The corridor was wrapped in quiet. He paused outside the door to his apartment for a moment, listening, and then moved round the corner to the service entrance and took out his key. The plump woman who sat on the edge of the kitchen table reading a magazine as she waited for the coffeepot to boil was attractive in spite of her dark, rather severe spectacles.

Chavasse closed the door gently, tiptoed across the room and kissed her on the nape of the neck. “I must say this is a funny time to call, but I’m more than willing,” he said with a grin.

Jean Frazer, the Chief’s secretary, turned and looked at him calmly. “Don’t flatter yourself, and where the hell have you been? I’ve had scouts out all over Soho and the West End since eight o’clock last night.”

A cold finger of excitement moved inside him. “Something big turned up.”

She nodded. “You’re telling me. You’d better go in. The Chief’s been here since midnight hoping you’d turn up.”

“How about some coffee?”

“I’ll bring it in when it’s ready.” She wrinkled her nose. “You’ve been drinking again, haven’t you?”

“What a hell of a wife you’d make, sweetheart,” he told her with a tired grin, and went through into the living room.

Two men were sitting in wing-backed chairs by the fire, a chessboard on the coffee table between them. One was a stranger to Chavasse, an old white-haired man in his seventies who wore gold-rimmed spectacles and studied the chessboard intently.

The other, at first sight, might have been any high Civil Service official. The well-cut, dark grey suit, the old Etonian tie, even the greying hair, all seemed a part of the familiar brand image.

It was only when he turned his head sharply and looked up that the difference became apparent. This was the face of no ordinary man. Here was a supremely intelligent being, with the cold grey eyes of a man who would be, above all things, a realist.

“I hear you’ve been looking for me,” Chavasse said as he peeled off his wet trench coat.

The Chief smiled faintly. “That’s putting it mildly. You must have found somewhere new.”

Chavasse nodded. “The Caravel Club in Great Portland Street. They do a nice steak and there’s a gaming room, chemmy and roulette mostly.”

“Is it worth a visit?”

“Not really,” Chavasse grinned. “Rather boring and too damned expensive. It’s time I saw a little action of another kind.”

“I think we can oblige you, Paul,” the Chief said. “I’d like you to meet Professor Craig, by the way.”

The old man shook hands and smiled. “So you’re the language expert?
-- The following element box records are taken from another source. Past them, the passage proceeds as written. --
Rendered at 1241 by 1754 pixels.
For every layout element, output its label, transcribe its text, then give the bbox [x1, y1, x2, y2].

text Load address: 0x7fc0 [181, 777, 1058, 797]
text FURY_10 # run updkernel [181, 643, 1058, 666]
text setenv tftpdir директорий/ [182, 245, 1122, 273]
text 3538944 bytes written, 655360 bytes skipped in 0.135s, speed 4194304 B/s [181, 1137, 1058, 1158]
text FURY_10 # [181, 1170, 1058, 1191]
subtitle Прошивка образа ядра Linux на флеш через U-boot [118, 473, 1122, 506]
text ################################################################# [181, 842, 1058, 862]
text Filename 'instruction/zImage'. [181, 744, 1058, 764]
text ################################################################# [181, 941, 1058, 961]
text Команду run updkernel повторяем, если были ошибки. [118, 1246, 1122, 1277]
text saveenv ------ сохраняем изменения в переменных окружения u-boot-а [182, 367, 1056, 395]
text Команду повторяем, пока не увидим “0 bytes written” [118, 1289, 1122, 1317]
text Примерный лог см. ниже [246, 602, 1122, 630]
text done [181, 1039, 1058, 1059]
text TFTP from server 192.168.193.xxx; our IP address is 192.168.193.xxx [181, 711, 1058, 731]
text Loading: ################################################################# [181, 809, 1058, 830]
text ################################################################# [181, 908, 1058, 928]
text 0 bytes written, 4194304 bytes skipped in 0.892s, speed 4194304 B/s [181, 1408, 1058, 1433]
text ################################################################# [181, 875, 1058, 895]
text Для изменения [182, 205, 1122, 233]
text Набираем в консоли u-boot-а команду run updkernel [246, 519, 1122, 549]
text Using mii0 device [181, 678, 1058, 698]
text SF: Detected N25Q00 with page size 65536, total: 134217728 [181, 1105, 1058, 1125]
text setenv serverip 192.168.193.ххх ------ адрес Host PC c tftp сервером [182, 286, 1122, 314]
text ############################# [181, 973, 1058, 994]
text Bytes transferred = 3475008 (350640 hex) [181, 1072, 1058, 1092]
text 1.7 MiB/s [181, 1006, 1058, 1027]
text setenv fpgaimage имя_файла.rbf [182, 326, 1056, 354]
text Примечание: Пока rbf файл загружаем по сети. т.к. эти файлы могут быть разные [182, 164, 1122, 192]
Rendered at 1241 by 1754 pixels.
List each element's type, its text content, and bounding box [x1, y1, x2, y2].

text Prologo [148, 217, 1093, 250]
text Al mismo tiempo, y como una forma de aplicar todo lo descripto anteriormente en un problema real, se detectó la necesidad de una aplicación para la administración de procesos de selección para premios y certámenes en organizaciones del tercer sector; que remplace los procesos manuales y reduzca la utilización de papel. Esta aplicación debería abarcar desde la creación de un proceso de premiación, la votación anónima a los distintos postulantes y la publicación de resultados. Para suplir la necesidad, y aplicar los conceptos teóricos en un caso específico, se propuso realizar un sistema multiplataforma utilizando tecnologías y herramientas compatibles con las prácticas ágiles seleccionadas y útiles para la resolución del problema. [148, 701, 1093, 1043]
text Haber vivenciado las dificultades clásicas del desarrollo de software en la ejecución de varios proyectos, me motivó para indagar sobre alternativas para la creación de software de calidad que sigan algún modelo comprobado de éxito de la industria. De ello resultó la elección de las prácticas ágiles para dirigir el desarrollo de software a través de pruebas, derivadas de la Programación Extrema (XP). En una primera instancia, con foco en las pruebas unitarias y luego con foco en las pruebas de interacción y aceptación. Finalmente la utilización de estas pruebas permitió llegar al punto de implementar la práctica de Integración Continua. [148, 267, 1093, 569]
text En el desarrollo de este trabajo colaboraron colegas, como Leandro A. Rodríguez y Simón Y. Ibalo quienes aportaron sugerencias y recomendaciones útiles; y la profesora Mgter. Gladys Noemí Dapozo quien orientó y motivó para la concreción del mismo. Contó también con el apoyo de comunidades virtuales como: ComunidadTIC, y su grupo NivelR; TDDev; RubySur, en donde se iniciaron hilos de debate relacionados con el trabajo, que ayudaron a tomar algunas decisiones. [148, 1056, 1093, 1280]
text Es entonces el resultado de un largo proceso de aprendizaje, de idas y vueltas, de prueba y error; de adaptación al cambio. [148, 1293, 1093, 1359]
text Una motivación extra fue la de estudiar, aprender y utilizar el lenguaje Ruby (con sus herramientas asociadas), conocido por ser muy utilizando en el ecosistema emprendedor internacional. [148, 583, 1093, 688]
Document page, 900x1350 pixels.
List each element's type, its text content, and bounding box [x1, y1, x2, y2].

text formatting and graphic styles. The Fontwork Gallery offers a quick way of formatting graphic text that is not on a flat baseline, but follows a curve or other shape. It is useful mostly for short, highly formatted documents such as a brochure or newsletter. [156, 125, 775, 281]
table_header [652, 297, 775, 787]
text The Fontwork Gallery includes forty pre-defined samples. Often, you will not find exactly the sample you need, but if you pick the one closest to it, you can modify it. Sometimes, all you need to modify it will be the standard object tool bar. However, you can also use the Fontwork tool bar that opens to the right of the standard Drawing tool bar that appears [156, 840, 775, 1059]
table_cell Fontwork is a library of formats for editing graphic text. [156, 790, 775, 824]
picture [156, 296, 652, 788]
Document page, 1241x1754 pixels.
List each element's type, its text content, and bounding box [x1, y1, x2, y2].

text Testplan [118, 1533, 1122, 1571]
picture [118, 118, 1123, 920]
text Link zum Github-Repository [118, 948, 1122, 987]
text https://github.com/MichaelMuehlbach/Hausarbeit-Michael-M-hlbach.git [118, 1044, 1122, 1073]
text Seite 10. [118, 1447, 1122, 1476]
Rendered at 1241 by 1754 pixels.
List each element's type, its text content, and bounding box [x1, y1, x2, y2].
I’ve heard a lot about you, young man.”

“All to the good, I hope?” Chavasse took a cigarette from a box on the coffee table and pulled forward a chair.

“Professor Craig is chairman of the Joint Space Research Programme recently set up by NATO,” the Chief said. “He’s brought us rather an interesting problem. To be perfectly frank, I think you’re the only available Bureau agent capable of handling it.”